Text passage »

CORRESP 1 filename1.htm corresp
(3D Logo)
     
Robert M. Grace, Jr.
  Direct Dial: +1 803.326.3989
Vice President, General Counsel
And Secretary
   
July 22, 2010
U.S. Securities and Exchange Commission
100 F Street, N.E.
Washington, D.C. 20549
Attn: Mr. Stephen Krikorian
     
Re:
  3D Systems Corporation
Form 10-K for the fiscal year ended December 31, 2009
Filed February 24, 2010
Form 10-Q for the fiscal quarter ended March 31, 2010
Filed May 5, 2010
File No. 001-34220
Gentlemen:
     On behalf of 3D Systems Corporation (the “Company”), I hereby respond to the comments of the staff (the “Staff”) of the Securities and Exchange Commission (the “SEC”) to the above-referenced filings set forth in its comment letter dated July 12, 2010 (the “Comment Letter”).
     In connection with its response, the Company acknowledges that:
    It is responsible for the adequacy and accuracy of the disclosure in its filings;
 
    Staff comments or changes to disclosure in response to Staff comments do not foreclose the SEC from taking any action with respect to the Company’s filings; and
 
    the Company may not assert Staff comments as a defense in any proceeding initiated by the SEC or any person under the federal securities laws of the United States.
 
3D Systems Corporation            333 Three D Systems Circle            Rock Hill, SC 29730            USA
Phone: 803.326.3900                      Fax: 803.326.4311                      www.3dsystems.com                      NASDAQ: TDSC

 


 

U.S. Securities and Exchange Commission
Page 2
July 22, 2010
     For convenience of reference, I have set forth below the text of the comments in the Comment Letter in bold, italicized text before the respective responses to each comment. In addition, I have conformed the section headings and paragraph numbers to those in the Comment Letter.
Form 10-K for the Fiscal Year Ended December 31, 2009
Part III (Incorporated by reference from the Definitive Proxy Statement filed on March 31, 2010)
Corporate Governance Matters
Board Leadership Structure, page 13
  1.   We note your response to prior comment 6. In future filings, please provide enhanced disclosure regarding the role of your board of directors in risk oversight. Consider including disclosure as to how the board administers its risk oversight function, such as whether it is through the whole board or a committee, and how the board or committee monitors risk. Refer to Section II.C of SEC Release 33-9089 for additional guidance.
 
           In response to the Staff’s comment, we are pleased to confirm that the Company will provide enhanced disclosure in future filings regarding the role of our board of directors in risk oversight including, to the extent applicable, disclosure as to how the board administers its risk oversight function, such as whether it is through the whole board or a committee, and how the board or committee monitors risk.

List of tasks »
1. In two or three sentences, explain why the SEC response letter reproduces the Staff's comments in bold, italicized text ahead of each response, and state what it says was done with the section headings and paragraph numbers.
2. Extend the SEC response letter, beginning after its final sentence, in the same formal style.
The data that follows is not required for either task.

(Keypoint text descriptions)
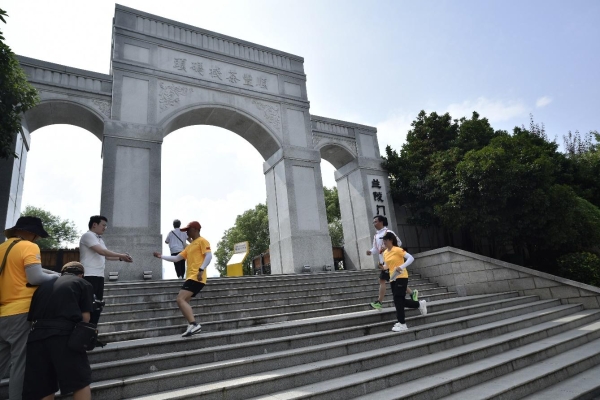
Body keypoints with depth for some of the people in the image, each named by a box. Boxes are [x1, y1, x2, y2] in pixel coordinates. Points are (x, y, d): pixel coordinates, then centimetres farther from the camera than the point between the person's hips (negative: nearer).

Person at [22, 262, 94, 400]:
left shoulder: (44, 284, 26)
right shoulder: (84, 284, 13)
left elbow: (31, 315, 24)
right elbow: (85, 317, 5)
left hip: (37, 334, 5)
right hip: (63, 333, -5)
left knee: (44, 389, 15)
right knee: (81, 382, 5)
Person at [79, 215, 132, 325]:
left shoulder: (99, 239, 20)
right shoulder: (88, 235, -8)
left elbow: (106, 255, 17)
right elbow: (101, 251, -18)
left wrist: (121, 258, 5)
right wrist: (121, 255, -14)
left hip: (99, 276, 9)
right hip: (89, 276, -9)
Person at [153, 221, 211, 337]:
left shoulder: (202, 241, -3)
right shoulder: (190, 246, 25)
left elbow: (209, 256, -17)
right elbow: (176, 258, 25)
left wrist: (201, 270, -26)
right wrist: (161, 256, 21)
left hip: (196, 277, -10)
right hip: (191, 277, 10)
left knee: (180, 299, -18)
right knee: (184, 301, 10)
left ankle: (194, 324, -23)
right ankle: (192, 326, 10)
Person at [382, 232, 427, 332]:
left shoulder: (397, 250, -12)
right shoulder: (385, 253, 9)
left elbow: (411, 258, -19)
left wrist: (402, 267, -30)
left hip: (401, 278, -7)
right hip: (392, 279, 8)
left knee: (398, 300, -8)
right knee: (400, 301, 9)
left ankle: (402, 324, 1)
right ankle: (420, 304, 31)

Outputs for the tasks »
1. The letter reproduces the text of each comment from the Comment Letter in bold, italicized type before the corresponding response for convenience of reference. It also states that the section headings and paragraph numbers have been conformed to those in the Comment Letter.

2.
Form 10-Q for the Quarterly Period Ended March 31, 2010
Item 4. Controls and Procedures, page 25
  2.   Your effectiveness conclusion does not cite the definition of disclosure controls and procedures set forth in Rules 13a-15(e) and 15(d)-15(e) under the Securities Exchange Act. We commented on a similar deficiency in the disclosure in your Form 10-K for the fiscal year ended December 31, 2009 in our letter dated March 17, 2010. Please tell us whether your disclosure controls and procedures were effective as of March 31, 2010 to provide reasonable assurance that the information that you are required to disclose in the reports that you file or submit under the Securities Exchange Act is recorded, processed, summarized and reported within the time periods specified in the SEC’s rules and forms, and that such information is accumulated and communicated to your management, including your Chief Executive Officer and Chief Financial Officer, as appropriate to allow timely decisions regarding required disclosure. Also, confirm that in future Exchange Act filings your effectiveness conclusions will cite, or

 


 

U.S. Securities and Exchange Commission
Page 3
July 22, 2010
      cite to, the definition of disclosure controls and procedures set forth in Rules 13a-15(e) and 15d-15(e) under the Securities Exchange Act.
 
           In response to the Staff’s comment, we are pleased to confirm that the Company determined prior to filing both its Form 10-K for the year ended December 31, 2009 and its Form 10-Q for the quarterly period ended March 31, 2010 that its disclosure controls and procedures were effective as of those respective dates to provide reasonable assurance that the information that the Company is required to disclose in the reports that it files or submits under the Securities Exchange Act is recorded, processed, summarized and reported within the time periods specified in the SEC’s rules and forms, and that such information is accumulated and communicated to the Company’s management, including its Chief Executive Officer and Chief Financial Officer, as appropriate to allow timely decisions regarding required disclosure. We confirm that, in future Securities Exchange Act filings, the Company’s effectiveness conclusions as to disclosure controls and procedures will, as requested by the Staff cite, or cite to, the definition of disclosure controls and procedures as defined and set forth in Rules 13a-15(e) and 15d-15(e) under the Securities Exchange Act as well as to the standards set forth in that definition.
* * * * * *
     We deeply appreciate the Staff’s availability by phone to further assist the company and trust that the foregoing adequately responds to the comments.
     Please don’t hesitate to contact me at (803) 326-3989, or Andrew Johnson at (803) 326-4003 if you have any questions regarding our responses. We would welcome the opportunity to discuss any matters not addressed to your satisfaction above with appropriate persons on the Staff with the objective of resolving any remaining open concerns of the Staff.
         
 
      Very truly yours,
 
       
 
      /s/Robert M. Grace, Jr.
Robert M. Grace, Jr.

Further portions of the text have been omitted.